Indeed, with mobile phone usage exploding in Africa—growing 18 percent a year in sub-Saharan Africa in the five years to June 2013—commercial opportunities abound in mobile financial services, including insurance, mobile credit and savings services. To date, mobile insurance has been most popular in sub-Saharan Africa and South Asia, while the most successful deployments of mobile credit and savings have been in Kenya, Zimbabwe and Pakistan, where mobile money has reached scale.
Supported by The Bill & Melinda Gates Foundation, The MasterCard Foundation, and Omidyar Network, GSMA (Global Adoption Survey of Mobile Financial Services)’s MMU program is dedicated to providing “convenient, safe and affordable financial services” to the underserved through support for the expansion and scaling up of mobile money services.
The program’s annual state-of-the-industry report uses data from the MMU Deployment Tracker, which monitors the number of live and planned mobile money services for the unbanked across the globe, and from the MMU Global Adoption Survey of Mobile Financial Services. A total of 110 participants from 56 countries were surveyed for the 2013 report.
Of the 98 million registered accounts in sub-Saharan Africa in June 2013, 42.4 million were active, meaning they had been used to perform at least one transaction within the previous 90 days. That makes sub-Saharan Africa the world’s largest region in terms of active mobile money accounts, with South Asia the second largest.
At least nine countries in sub-Saharan Africa already have more registered mobile money accounts than bank accounts, compared to just four last year. The nine are Cameroon, the Democratic Republic of Congo, Gabon, Kenya, Madagascar, Tanzania, Uganda, Zambia and Zimbabwe.
Sub-Saharan Africa also accounts for the lion’s share of live mobile money services. At the end of 2013, 52 percent of live services were in this region. Although this follows a decreasing trend—down from 56 percent in 2012 and from 58 percent in 2011—the region still accounts for the largest number of planned service deployments for 2014.
MMU researchers say they expect this percentage to fall below 50 percent next year as the majority of planned deployments are outside the region, particularly in Latin America, where 60 percent of adults are unbanked. With regulatory changes in several countries enabling non-banks to issue e-money, 19 mobile money launches are planned in Latin America, the second largest number after sub-Saharan Africa.

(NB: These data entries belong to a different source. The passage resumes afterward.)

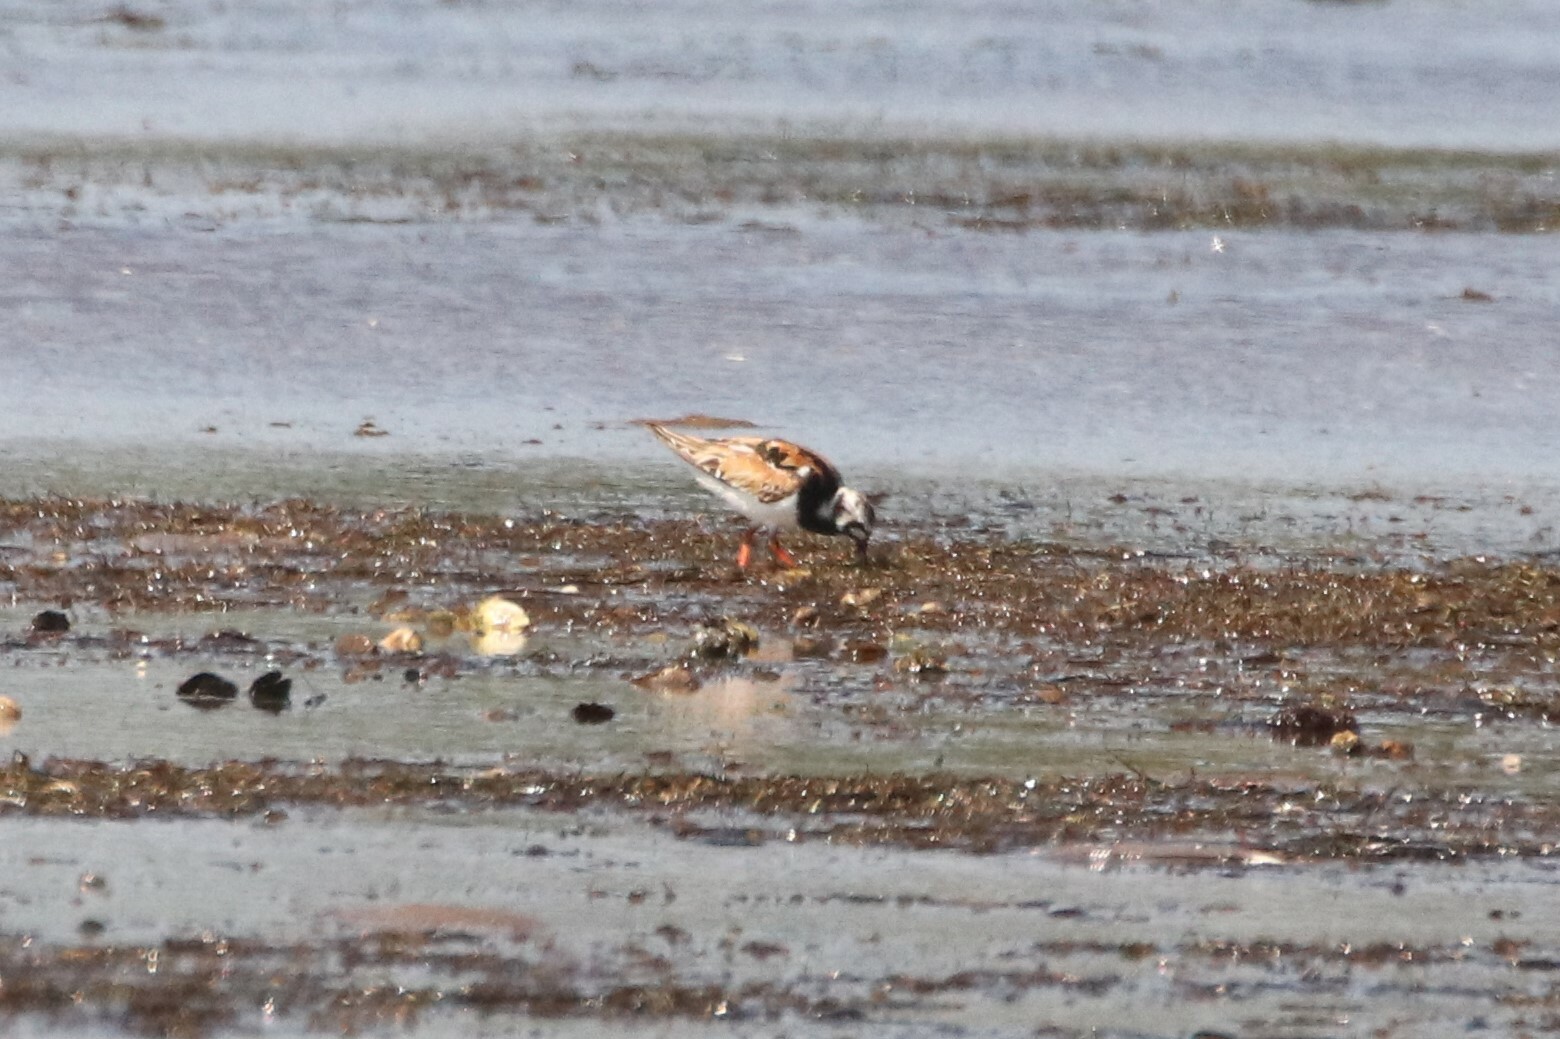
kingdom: Animalia
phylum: Chordata
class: Aves
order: Charadriiformes
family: Scolopacidae
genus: Arenaria
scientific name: Arenaria interpres
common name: Ruddy turnstone
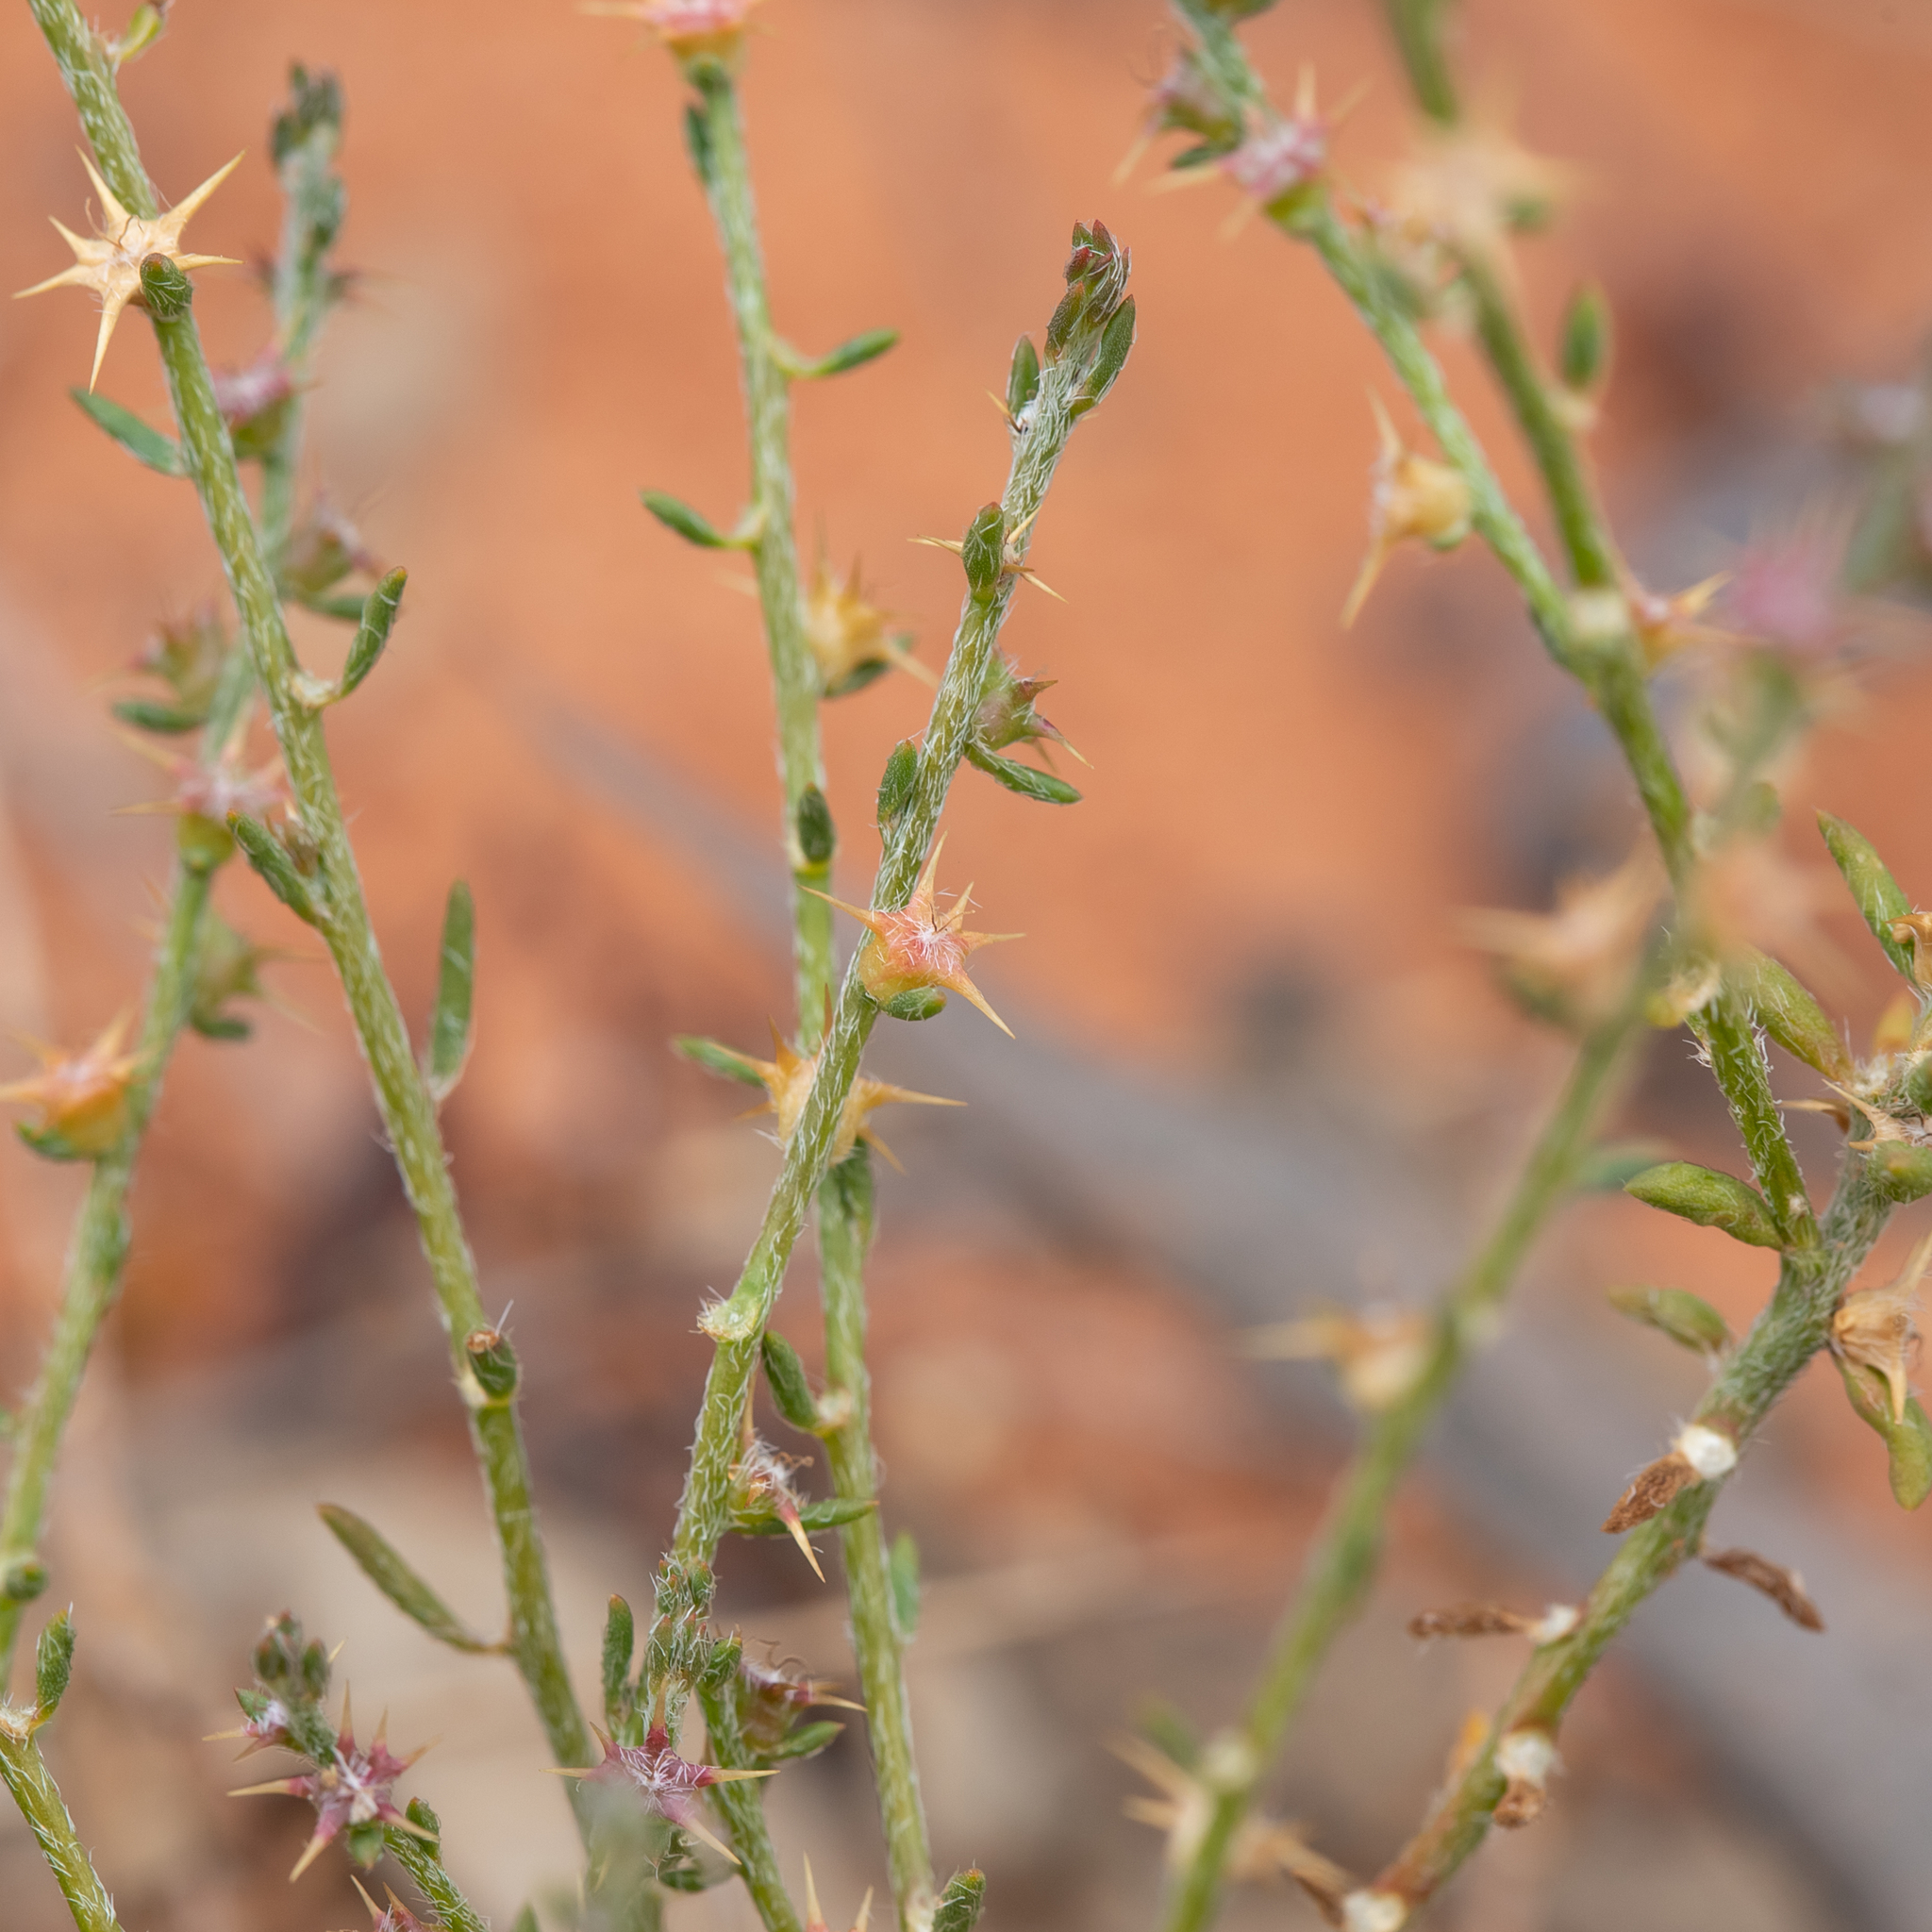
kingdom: Plantae
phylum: Tracheophyta
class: Magnoliopsida
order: Caryophyllales
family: Amaranthaceae
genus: Sclerolaena
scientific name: Sclerolaena parviflora
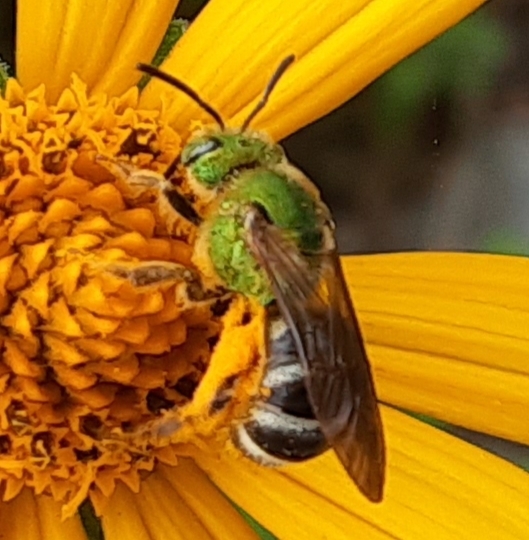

“For a long time, sub-Saharan Africa led the industry, with the vast majority of deployments, success stories, and best practices coming from the region. Today this is changing, and innovative regional models are beginning to emerge,” the report says.
In Tanzania and Uganda, East Africa’s most advanced mobile money markets, there is growing demand from businesses and small and medium-size enterprises to use mobile money in their business transactions. In Tanzania, for example, 21 percent of M-PESA users and 12 percent of Airtel and Tigo Pesa users use mobile money for such transactions. Of these, 74 percent use it to pay suppliers, 23 percent use it to receive customer payments, and 7 percent use it to pay employees.
Similarly in Uganda, 19 percent of mobile money users said they use mobile money as part of their business. Most received payments from customers through mobile money or used mobile money to pay suppliers for inventory.
Kenya, the home of M-PESA (mobile-phone based money transfer and microfinancing service for Safaricom and Vodacom) is a hub of mobile money innovation in areas such as healthcare and microfinance. With M-PESA providing the “rails” upon which value-added services can be built, a variety of health-related mobile finance offerings have emerged in that country, as well as in Tanzania.
“From pre-paid savings to health insurance, mobile platforms are striving to ensure affordable healthcare is not solely a luxury; but rather, a universal right,” the report says.
Musoni (‘M’ for Mobile and ‘usoni’ for future), which was established in Kenya at the end of 2009, is the first microfinance institution in the world to go 100 percent mobile, using mobile money transfer services for all loan repayments and disbursements.